I think part of this is our lack of community feeling. I think people watched out for each other more “back in the day”. Our parents or grandparents could count on other adults guiding our children if they saw kids doing something dangerous or just plain awful.
Now we are so inside our own heads and worried about ourselves and our own kids, we have nothing left for anyone else.

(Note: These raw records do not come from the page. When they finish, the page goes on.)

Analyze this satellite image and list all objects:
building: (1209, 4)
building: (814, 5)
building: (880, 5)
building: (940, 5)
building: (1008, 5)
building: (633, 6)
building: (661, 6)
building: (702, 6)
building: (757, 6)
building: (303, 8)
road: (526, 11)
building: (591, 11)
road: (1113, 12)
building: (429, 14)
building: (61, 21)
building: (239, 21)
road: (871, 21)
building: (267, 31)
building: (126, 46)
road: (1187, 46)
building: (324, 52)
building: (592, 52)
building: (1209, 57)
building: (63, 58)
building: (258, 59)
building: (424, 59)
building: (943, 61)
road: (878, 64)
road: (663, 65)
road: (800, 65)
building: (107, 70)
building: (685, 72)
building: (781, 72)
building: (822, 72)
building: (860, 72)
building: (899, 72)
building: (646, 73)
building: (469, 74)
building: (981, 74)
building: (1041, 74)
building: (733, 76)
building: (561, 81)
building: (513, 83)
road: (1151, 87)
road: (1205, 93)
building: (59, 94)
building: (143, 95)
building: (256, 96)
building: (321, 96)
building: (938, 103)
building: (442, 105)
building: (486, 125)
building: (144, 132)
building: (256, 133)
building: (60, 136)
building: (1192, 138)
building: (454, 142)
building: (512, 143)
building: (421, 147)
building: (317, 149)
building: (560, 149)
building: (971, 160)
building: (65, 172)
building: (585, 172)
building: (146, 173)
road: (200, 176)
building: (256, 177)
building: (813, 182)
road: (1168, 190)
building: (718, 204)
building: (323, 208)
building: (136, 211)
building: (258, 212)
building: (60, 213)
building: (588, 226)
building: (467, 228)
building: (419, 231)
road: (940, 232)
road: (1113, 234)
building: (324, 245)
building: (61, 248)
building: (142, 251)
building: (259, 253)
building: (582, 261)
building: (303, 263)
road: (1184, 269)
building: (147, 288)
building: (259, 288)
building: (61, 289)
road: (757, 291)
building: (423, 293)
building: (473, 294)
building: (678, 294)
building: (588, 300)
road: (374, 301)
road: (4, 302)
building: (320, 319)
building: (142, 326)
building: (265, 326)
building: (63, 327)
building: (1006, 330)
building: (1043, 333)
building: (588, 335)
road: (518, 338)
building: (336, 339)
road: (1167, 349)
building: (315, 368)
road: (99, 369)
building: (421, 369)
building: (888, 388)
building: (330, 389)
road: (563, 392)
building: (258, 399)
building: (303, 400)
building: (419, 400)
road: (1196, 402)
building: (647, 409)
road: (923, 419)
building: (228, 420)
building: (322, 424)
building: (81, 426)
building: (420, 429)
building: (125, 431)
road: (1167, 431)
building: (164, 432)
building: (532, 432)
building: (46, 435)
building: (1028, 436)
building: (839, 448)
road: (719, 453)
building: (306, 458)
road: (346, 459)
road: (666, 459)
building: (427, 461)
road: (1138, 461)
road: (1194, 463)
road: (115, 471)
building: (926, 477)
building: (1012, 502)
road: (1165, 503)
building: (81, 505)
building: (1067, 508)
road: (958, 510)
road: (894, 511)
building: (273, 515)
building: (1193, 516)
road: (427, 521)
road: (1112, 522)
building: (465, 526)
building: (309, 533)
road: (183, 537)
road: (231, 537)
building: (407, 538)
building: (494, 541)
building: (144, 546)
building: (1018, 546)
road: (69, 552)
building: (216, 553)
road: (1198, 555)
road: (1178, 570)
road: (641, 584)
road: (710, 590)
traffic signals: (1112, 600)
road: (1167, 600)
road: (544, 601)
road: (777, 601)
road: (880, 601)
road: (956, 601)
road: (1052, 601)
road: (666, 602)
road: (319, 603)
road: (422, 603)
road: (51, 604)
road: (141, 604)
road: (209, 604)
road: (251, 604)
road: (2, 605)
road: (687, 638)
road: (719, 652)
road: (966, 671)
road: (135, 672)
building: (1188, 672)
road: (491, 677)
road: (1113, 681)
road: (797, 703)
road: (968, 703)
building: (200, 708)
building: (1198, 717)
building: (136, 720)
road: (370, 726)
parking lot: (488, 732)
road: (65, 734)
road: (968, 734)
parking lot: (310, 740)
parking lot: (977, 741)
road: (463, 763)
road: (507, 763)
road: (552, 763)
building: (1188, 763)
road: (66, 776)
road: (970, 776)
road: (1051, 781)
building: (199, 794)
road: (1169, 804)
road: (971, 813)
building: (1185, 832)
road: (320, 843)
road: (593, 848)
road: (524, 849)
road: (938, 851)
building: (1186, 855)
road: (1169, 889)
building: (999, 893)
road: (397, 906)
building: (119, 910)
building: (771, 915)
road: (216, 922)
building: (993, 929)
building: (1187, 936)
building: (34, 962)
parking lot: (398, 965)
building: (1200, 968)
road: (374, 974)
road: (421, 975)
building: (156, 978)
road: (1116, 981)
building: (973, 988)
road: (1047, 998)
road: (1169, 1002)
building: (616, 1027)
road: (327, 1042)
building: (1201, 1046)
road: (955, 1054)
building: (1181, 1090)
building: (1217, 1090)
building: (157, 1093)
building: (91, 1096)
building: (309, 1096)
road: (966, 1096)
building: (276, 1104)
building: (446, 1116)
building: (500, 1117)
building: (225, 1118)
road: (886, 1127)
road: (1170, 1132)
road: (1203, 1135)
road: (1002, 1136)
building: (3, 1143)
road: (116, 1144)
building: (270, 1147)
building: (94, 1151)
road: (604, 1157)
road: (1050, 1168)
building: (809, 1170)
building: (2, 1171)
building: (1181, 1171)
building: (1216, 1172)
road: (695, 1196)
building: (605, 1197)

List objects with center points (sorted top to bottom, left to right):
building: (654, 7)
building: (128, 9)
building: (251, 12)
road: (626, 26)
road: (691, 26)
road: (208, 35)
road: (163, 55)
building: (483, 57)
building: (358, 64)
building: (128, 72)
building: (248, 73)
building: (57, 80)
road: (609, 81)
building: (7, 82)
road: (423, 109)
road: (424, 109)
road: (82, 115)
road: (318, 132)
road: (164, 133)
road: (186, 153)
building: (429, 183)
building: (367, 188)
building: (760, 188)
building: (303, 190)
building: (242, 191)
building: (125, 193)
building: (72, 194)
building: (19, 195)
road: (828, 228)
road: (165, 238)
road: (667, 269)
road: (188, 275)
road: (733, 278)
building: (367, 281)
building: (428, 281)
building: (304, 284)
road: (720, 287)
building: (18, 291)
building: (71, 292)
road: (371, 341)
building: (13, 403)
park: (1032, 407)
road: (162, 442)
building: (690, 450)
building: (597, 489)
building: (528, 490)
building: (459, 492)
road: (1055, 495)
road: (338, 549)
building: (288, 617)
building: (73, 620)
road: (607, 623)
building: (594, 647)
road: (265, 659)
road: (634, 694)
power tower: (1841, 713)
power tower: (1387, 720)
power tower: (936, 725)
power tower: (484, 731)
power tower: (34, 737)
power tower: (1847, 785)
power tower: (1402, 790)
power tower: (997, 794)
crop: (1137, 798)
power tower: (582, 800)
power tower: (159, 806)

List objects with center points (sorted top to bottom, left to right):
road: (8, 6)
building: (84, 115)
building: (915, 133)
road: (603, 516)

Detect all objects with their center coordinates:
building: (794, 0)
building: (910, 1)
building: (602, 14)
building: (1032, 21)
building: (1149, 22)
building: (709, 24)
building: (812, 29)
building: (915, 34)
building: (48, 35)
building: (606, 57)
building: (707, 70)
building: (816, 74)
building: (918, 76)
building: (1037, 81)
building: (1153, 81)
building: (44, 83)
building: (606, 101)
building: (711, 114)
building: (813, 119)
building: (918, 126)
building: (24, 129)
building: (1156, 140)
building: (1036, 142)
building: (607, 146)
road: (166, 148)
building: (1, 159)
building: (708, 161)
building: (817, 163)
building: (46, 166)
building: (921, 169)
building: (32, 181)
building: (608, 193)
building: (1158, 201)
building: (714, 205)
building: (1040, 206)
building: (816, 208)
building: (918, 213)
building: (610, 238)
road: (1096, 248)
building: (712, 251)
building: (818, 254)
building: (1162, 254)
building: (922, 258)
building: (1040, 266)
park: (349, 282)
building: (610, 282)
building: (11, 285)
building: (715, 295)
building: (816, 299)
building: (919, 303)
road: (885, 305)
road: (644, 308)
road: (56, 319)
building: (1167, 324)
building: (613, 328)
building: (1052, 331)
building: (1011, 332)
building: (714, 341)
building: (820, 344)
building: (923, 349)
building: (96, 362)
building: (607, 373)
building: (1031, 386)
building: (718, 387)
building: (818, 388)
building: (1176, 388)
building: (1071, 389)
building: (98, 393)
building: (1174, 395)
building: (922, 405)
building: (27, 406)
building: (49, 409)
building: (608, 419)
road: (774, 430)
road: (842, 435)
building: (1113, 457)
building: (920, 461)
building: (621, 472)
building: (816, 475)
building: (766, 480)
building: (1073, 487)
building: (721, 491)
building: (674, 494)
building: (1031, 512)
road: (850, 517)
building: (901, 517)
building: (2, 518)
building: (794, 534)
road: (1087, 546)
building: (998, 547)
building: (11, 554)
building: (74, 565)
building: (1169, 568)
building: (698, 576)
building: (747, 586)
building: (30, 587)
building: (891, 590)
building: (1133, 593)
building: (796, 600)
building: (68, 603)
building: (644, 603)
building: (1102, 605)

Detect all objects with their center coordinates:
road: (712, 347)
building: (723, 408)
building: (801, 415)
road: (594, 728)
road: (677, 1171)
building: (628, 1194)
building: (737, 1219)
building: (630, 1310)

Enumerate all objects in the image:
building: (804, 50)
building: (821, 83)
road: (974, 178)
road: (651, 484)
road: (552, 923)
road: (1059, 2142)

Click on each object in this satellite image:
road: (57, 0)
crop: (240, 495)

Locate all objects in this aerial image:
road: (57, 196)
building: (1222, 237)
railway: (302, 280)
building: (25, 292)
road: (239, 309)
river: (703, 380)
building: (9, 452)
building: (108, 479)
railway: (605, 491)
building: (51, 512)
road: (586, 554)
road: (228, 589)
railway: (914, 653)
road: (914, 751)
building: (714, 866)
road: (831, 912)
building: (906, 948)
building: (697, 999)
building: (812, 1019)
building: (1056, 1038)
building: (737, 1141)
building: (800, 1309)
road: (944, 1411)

I am working on this myself. When a child comes to my house, I know what they are doing and if they are okay. I treat them as my own if they are near or with me. And I have told other parents that. If I am at a playground and I see other kids there, I am watching them as much as my own kids. We are a community. We just forget. Lets remember. Let me help your child if they need it, and please help mine. They are all the children of our world. I truly believe that and I work to live that every day. How about you? What do you think? We are all responsible for all of the children of our community. We are all meant to help one another.
Wow! I had no idea that this article would end up discussing our need for community. I feel strongly about needing communities. However, I was planning to write something that made me laugh. I love it when something that entertains me, ends up in a completely different place!
We need to trust our guts more, for our own children and others. Please reach out to kids that you see needing help. Don’t send your child into something that your gut says is not right. Yes, there are a few awful people out there, but there are many more that are kind and loving but afraid of being sued or upsetting an overprotective parent. If we work together, we do not have to do it alone.
Side note: I can’t really actually comment on the teen years yet, as I have not lived them. If there is one thing I HAVE learned, it is that you can’t REALLY KNOW until you have lived it in parenting. No one can tell you, or explain it enough to truly understand.